Our next dog, Sandy, was an improvement. She was a wonderful guard dog, and even alerted us to snakes and other critters in the yard. She was great with the kids, and gave us puppies when we forgot to give her birth control (one of the weirdest moments of my life – me, about seven months pregnant, at the apotik, buying birth control pills and trying to convince the gal behind the counter they were for the dog).
|Good ol' Sandy (photo by Tripp Flythe)|
Sandy grew a little snippy over the years so when we left Tarakan in 2011, no one really wanted her, so some friends of ours helped put her to sleep.
When we left Tarakan and moved to Papua, I swore off all mammals. I was done. I was done with the smell, the hair, the making of the dog food (rice mixed with sardines – yuck), the barking, etc.
Then an email went out that the local vet had a litter of beagle/golden retriever mix puppies available for purchase. The kids begged. I said we’d go look. I wonder how many people have ended up with a dog after just going “for a look”?
The most beagle-looking one in the bunch captured the kids’ hearts. The vote was 5-1. Guess who dissented? Charley was ours.
|It's a good thing he was so cute.|
I will admit, he was a very cute puppy. “I almost can’t handle the cuteness!” one of the kids exclaimed. But then there was the puppy-training, the whining, the messes. And the bigger he grew, the more the beagle in him came out. He was a master of escape. Our yard is fairly large with lots of fence to escape through. It became a two-year project to get our fence escape-proof. I about lost my mind in the process.

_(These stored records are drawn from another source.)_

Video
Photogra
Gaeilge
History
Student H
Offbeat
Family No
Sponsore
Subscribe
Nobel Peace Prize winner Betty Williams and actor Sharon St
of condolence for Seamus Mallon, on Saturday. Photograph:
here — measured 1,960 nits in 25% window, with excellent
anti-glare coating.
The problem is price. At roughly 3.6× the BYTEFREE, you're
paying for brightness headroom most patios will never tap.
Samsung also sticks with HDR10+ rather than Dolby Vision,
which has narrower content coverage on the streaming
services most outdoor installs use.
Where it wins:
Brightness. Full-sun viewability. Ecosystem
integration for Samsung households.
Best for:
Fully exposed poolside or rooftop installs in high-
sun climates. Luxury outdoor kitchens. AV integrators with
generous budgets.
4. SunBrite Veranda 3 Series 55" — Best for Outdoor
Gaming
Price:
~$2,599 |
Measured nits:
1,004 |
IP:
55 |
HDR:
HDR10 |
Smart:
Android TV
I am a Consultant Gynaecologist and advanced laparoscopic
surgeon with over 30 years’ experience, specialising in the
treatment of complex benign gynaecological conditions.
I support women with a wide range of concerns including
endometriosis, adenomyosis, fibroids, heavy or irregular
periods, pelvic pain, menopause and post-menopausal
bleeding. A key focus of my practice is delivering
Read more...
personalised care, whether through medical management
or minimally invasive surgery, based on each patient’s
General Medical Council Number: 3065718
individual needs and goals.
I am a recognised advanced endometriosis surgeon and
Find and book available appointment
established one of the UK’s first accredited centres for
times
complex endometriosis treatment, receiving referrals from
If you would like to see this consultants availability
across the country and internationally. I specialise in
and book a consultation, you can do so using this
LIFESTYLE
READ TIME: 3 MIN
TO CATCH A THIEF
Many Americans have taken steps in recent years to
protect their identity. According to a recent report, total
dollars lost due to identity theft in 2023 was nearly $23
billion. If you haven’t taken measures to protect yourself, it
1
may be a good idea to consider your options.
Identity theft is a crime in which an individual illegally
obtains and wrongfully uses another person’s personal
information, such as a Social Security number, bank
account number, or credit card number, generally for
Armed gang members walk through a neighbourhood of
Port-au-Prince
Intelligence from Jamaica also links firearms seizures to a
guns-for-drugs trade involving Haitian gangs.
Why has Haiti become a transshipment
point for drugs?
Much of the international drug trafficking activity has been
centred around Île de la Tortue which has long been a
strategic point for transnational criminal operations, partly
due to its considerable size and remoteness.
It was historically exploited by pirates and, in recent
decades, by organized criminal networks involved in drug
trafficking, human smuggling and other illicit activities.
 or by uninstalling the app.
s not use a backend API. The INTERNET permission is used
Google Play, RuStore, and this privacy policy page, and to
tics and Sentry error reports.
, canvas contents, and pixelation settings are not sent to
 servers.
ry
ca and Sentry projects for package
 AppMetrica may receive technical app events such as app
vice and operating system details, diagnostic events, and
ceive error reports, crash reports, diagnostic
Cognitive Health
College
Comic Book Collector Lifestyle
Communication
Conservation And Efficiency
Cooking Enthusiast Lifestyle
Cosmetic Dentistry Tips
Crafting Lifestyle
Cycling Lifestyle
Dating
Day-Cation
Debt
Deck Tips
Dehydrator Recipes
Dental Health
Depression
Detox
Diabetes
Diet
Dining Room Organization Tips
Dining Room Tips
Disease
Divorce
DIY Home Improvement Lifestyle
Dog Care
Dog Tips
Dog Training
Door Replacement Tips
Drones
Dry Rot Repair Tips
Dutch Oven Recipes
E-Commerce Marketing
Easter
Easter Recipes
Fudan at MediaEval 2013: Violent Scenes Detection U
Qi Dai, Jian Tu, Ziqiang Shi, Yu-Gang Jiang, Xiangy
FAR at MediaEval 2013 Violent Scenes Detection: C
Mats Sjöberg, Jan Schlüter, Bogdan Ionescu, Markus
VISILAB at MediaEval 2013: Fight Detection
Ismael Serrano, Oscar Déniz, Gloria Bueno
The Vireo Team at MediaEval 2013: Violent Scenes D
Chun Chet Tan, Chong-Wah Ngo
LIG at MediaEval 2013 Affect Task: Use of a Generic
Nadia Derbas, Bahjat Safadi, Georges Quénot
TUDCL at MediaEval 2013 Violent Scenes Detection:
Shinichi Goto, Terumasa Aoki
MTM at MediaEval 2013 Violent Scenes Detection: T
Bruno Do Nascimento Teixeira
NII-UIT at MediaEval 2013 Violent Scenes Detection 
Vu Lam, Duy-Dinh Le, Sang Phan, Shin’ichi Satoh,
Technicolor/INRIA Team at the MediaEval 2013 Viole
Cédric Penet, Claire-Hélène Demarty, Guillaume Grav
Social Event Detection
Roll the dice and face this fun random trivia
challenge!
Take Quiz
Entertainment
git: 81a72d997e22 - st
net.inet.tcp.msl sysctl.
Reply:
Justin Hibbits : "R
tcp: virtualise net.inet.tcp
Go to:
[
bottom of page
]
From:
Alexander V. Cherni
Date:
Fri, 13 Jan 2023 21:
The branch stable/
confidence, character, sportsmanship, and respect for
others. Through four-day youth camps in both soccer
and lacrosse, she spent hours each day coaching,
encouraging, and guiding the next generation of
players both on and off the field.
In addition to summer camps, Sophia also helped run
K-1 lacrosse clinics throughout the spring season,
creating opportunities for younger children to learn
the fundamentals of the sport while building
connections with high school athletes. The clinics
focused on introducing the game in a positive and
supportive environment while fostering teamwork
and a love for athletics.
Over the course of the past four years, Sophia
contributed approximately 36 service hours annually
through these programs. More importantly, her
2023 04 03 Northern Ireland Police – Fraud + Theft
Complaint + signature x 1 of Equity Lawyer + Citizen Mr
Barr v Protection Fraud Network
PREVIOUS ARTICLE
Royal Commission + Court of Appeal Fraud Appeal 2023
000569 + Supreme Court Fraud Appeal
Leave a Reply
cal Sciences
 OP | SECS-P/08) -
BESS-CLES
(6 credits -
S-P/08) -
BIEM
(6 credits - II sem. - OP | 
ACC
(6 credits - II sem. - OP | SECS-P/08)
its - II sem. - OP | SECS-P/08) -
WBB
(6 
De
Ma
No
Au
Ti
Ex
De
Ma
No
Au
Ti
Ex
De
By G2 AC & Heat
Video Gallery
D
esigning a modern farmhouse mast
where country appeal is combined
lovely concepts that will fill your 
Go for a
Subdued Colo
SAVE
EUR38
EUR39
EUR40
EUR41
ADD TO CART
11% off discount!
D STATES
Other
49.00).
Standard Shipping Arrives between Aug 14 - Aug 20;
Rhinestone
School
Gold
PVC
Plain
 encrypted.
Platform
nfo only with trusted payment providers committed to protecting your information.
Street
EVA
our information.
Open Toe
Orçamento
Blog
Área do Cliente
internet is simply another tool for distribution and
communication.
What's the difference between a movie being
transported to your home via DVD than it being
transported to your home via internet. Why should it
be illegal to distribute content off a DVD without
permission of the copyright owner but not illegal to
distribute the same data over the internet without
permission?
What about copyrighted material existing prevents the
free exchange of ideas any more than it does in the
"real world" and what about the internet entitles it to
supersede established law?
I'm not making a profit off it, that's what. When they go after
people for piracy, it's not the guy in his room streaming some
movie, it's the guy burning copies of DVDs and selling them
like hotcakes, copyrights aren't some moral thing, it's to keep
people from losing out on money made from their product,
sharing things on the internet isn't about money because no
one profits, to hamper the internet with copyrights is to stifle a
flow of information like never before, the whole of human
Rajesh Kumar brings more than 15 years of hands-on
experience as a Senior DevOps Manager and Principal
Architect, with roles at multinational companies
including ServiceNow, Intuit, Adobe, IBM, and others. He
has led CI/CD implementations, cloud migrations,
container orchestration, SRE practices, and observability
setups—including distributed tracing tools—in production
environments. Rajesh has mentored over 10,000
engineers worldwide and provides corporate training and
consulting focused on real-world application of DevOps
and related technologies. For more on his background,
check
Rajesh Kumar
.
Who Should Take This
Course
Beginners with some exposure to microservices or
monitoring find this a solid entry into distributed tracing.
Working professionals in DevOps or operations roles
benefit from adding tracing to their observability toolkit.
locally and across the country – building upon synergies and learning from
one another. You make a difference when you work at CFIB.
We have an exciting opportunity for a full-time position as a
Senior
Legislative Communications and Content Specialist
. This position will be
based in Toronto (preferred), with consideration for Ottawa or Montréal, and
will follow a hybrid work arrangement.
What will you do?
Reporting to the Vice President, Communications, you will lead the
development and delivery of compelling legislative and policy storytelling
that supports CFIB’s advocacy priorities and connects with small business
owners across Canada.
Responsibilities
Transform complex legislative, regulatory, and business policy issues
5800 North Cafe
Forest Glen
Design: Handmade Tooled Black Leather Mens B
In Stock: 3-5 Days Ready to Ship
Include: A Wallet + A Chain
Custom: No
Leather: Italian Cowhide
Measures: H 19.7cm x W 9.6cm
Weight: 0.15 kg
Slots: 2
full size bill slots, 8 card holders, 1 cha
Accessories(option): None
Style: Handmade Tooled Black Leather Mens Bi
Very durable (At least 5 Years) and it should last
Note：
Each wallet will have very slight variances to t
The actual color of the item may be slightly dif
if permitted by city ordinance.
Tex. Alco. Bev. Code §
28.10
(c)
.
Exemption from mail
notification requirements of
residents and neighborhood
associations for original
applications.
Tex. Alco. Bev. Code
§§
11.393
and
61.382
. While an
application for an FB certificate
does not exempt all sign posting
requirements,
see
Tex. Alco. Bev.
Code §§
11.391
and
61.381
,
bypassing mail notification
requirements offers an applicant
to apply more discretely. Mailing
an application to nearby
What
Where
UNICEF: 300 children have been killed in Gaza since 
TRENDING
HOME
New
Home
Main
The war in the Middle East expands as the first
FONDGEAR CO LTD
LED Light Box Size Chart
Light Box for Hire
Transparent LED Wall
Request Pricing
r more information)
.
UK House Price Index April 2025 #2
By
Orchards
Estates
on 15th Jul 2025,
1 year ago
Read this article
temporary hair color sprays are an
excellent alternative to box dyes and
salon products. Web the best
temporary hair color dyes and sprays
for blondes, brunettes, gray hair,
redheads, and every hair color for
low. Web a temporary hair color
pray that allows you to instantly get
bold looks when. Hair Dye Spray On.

|"What, me escape?" -- Note barbed wire on bottom of fence.|
Because of his constant escapades out of our yard, everyone on Pos 7 knows him by name. The neighborhood kids love him. Sometimes we let kids come in the yard to play with him. Once we saw a little boy bury his face into Charley’s back while hugging him, saying, “Oh, you make me so happy!”
It’s not like there’s a shortage of dogs for these kids to love on. There are kampung mutts all over the place, but they’re always scurrying around with their tails tucked between their mangy legs, casting furtive glances, and yelping at all hours. They live a hardscrabble life. They don’t exactly invite play and affection.
I think that is Charley’s appeal. He’s happy-go-lucky – doesn’t have to scrap for food, doesn’t have to fight off would-be rivals. He can afford to be friendly and lovable. He’s never met a stranger. As a guard dog, he’s not worth much. He’s just a presence. He just loves people too much to be a threat. Maybe there’s a lesson there for us.
The kids have about a dozen nicknames for him, including Charles, Beaglicious, the Sleek One, Pharaoh, Charley Chumbles, Chumb, and their favorite, the Beag.
I admit, he’s grown on me over the years. We take regular walks around the neighborhood, or I should say we go out for regular sessions of Charley pulling me up and down Pos 7. He is always my buddy anytime I’m out in the yard. Every now and then, the kids catch me petting him and they say, “See! You do love him!”
As our time in Indonesia draws to a close, I’ve been contemplating all the goodbyes we’ll be saying. I would not have said this a few years ago, but I’m saying it now: I am going to have a hard time saying goodbye to Charley.